At the time of his death he was writing a ‘Historical and critical tract on the practice of physic’, on ‘Weather, air, situations etc.’, and had completed two-thirds of the ‘Life and doctrines of Christ’. His younger brother Laurence Nihell (1726–95), catholic bishop of Kilfenora and Kilmacduagh and author of Rational self love (1770) and other works, had planned to publish this work, after writing an introduction, under the title Historical . . . reflections on the redemption of man, but died before it was completed.
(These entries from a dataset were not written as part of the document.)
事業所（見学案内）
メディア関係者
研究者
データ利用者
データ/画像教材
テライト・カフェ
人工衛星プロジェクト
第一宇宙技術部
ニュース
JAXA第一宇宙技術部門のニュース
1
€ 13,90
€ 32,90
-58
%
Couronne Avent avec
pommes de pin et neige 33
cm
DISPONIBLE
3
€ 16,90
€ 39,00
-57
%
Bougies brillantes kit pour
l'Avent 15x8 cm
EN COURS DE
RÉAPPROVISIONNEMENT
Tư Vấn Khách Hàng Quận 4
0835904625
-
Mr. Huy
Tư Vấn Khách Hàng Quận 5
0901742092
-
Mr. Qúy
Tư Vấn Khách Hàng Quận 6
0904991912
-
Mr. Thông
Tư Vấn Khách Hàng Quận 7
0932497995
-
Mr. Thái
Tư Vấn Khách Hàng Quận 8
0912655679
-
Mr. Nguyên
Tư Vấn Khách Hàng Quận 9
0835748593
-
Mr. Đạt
James Nihell's work, which cannot be precisely identified in a manuscript of 900 folio pages, is preserved in St Ignatius's Residence, Lower Leeson St., Dublin.
Cheerful, benevolent, respected in his profession for his wide learning and service to the poor, according to his obituarist, ‘his humility was superior from a just impression of the vanity of mere science, and the necessity of practical virtue’ (Public Gazeteer). He died in Limerick 12 May 1759; his burial place is not known.